Foi em meio a esses meus caminhos tortuosos que conheci o amor. Eu pensei que nunca seria apresentada a ele, eu já tinha até me acostumado com a ideia de que viveria sem ele pra sempre. Mas a vida me achou digna de conhecê-lo! Hoje ele faz parte de mim, ele conseguiu me trazer de volta a mim, às minhas verdades, a tudo o que eu neguei nos meus descaminhos. Eu ainda estou aprendendo a lidar com ele e ele me assusta às vezes, mas foi ele que me reapresentou à minha felicidade plena.
É tudo muito difícil, eu tento fugir dele, crio muitas razões para ir embora, mas tudo o que eu fiz até agora foi fugir e eu preciso e eu quero encarar o amor de frente com todas as dores e dificuldades e sofrimentos inerentes a ele. Porque o amor é lindo e me faz a pessoa mais feliz do mundo, mas ele tem o seu lado sofredor também. E eu quero aceitá-lo por inteiro. O amor nos faz parecer idiotas, mas é isso mesmo, está tudo certo e no lugar porque ele está nos ensinando a nos desapegar do orgulho e da soberba. O amor nos faz mudar conceitos que carregamos durante uma vida inteira. Ele muda tudo quando ele acontece. E eu estou aberta às mudanças que ele quer causar em mim.
Quem está de fora não pode entender isso e quando dou ouvidos ao externo do amor, minha visão fica turva e eu perco o foco. Isso parece muito louco, mas o amor é louco. Ele não é explicável. Ele existe. Eu posso prová-lo, ele existe porque há um ambiente propício, nesse sentido ele é explicável, mas o total dele é loucura, é bagunça e é por isso que eu gosto tanto de vivê-lo: ele não é comum, nem banal, mas é excêntrico, exótico, coerente em meio a suas aparentes incoerências.
Hoje eu sofro as consequências do meu passado sombrio, este abala as estruturas da confiança no meu amor, mas eu quero construir meu prédio do amor em bases firmes, quero reconstruir desde as estruturas para que o amor se sustente. Não é nada fácil, mas eis-me aqui, amor. Eu não fugirei de você mais, eu vou te encarar.

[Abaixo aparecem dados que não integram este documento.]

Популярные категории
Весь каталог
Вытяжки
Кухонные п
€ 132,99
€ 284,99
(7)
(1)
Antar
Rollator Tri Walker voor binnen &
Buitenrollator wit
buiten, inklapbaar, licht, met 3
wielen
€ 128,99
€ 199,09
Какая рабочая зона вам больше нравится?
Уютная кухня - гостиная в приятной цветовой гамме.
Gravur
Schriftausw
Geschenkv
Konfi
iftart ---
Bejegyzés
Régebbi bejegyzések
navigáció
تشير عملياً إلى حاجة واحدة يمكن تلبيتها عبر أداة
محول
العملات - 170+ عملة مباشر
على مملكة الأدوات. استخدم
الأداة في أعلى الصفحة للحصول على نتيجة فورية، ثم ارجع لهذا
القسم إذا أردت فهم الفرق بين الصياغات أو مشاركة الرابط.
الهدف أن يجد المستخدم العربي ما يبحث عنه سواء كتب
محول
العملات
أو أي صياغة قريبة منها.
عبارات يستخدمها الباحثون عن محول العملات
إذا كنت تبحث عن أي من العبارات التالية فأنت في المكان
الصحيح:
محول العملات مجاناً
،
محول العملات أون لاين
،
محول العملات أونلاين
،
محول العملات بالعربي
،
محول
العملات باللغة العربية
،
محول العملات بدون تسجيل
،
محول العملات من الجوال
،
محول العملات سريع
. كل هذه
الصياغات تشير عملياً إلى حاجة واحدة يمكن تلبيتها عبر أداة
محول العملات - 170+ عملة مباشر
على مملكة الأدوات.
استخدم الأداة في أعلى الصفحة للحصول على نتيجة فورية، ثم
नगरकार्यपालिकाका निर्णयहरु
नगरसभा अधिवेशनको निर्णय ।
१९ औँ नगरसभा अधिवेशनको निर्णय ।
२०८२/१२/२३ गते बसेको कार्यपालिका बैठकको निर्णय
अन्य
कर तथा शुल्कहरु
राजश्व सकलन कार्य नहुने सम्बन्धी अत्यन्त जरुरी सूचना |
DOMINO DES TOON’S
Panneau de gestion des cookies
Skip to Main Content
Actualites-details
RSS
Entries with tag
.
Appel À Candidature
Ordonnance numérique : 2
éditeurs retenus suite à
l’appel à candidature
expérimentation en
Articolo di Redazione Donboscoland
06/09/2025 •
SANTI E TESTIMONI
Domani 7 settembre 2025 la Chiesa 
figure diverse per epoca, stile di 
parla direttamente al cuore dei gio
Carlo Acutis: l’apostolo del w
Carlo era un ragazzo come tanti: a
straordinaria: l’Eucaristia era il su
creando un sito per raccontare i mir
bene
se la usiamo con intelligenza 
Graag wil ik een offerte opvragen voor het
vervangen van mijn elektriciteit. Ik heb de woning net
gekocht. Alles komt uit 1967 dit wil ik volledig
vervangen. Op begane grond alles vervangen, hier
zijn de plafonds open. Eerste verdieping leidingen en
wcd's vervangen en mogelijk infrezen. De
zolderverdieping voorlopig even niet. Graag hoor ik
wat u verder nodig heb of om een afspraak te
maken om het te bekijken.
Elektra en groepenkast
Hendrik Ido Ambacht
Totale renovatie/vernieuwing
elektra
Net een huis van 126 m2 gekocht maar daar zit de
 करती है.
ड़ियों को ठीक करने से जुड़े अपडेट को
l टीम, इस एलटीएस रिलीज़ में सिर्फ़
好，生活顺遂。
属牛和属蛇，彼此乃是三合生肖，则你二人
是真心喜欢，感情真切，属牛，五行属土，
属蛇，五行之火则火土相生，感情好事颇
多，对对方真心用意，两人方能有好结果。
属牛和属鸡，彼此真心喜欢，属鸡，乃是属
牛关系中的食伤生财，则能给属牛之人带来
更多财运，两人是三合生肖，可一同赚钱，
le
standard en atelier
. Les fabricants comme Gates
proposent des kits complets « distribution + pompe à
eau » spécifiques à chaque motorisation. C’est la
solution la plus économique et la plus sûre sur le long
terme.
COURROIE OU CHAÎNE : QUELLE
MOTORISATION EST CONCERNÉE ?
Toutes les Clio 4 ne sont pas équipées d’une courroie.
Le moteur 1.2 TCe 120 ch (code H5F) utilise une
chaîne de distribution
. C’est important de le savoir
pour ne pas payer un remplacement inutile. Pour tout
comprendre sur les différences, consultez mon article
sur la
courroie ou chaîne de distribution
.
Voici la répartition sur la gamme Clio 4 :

Às vezes, a gente olha pra uma pessoa sem desconfiar das histórias dela, carregadas de dores e sofrimentos e traumas e medos. Em sua superfície, só encontramos as alegrias, mas é com o tempo, quando ela nos deixa mergulhar em suas profundidades, que conhecemos seus lamaçais e até a entendemos melhor. Penso que são esses lamaçais que cavam o caminho da felicidade plena, quem sabe.